Work instruction: Retype the lines below word for word, leaving out the pictures.

(Page images and extracted text)
────────────────────
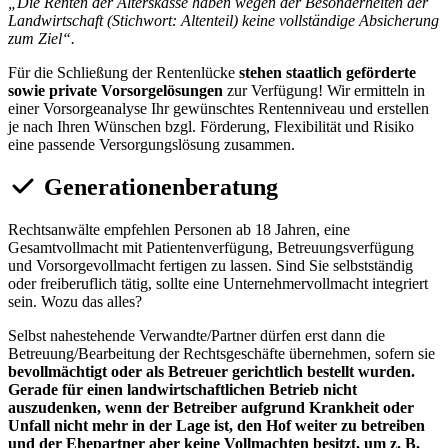
„Die Renten der Alterskasse haben wegen der Besonderheiten der
Landwirtschaft (Stichwort: Altenteil) keine vollständige Absicherung
zum Ziel“.
Für die Schließung der Rentenlücke
stehen staatlich geförderte
sowie private Vorsorgelösungen
zur Verfügung! Wir ermitteln in
einer Vorsorgeanalyse Ihr gewünschtes Rentenniveau und erstellen
je nach Ihren Wünschen bzgl. Förderung, Flexibilität und Risiko
eine passende Versorgungslösung zusammen.
Generationenberatung
Rechtsanwälte empfehlen Personen ab 18 Jahren, eine
Gesamtvollmacht mit Patientenverfügung, Betreuungsverfügung
und Vorsorgevollmacht fertigen zu lassen. Sind Sie selbstständig
oder freiberuflich tätig, sollte eine Unternehmervollmacht integriert
sein. Wozu das alles?
Selbst nahestehende Verwandte/Partner dürfen erst dann die
Betreuung/Bearbeitung der Rechtsgeschäfte übernehmen, sofern sie
bevollmächtigt oder als Betreuer gerichtlich bestellt wurden.
Gerade für einen landwirtschaftlichen Betrieb nicht
auszudenken, wenn der Betreiber aufgrund Krankheit oder
Unfall nicht mehr in der Lage ist, den Hof weiter zu betreiben
und der Ehepartner aber keine Vollmachten besitzt, um z. B.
────────────────────
Task result:
„Die Renten der Alterskasse haben wegen der Besonderheiten der
Landwirtschaft (Stichwort: Altenteil) keine vollständige Absicherung
zum Ziel“.
Für die Schließung der Rentenlücke
stehen staatlich geförderte
sowie private Vorsorgelösungen
zur Verfügung! Wir ermitteln in
einer Vorsorgeanalyse Ihr gewünschtes Rentenniveau und erstellen
je nach Ihren Wünschen bzgl. Förderung, Flexibilität und Risiko
eine passende Versorgungslösung zusammen.
Generationenberatung
Rechtsanwälte empfehlen Personen ab 18 Jahren, eine
Gesamtvollmacht mit Patientenverfügung, Betreuungsverfügung
und Vorsorgevollmacht fertigen zu lassen. Sind Sie selbstständig
oder freiberuflich tätig, sollte eine Unternehmervollmacht integriert
sein. Wozu das alles?
Selbst nahestehende Verwandte/Partner dürfen erst dann die
Betreuung/Bearbeitung der Rechtsgeschäfte übernehmen, sofern sie
bevollmächtigt oder als Betreuer gerichtlich bestellt wurden.
Gerade für einen landwirtschaftlichen Betrieb nicht
auszudenken, wenn der Betreiber aufgrund Krankheit oder
Unfall nicht mehr in der Lage ist, den Hof weiter zu betreiben
und der Ehepartner aber keine Vollmachten besitzt, um z. B.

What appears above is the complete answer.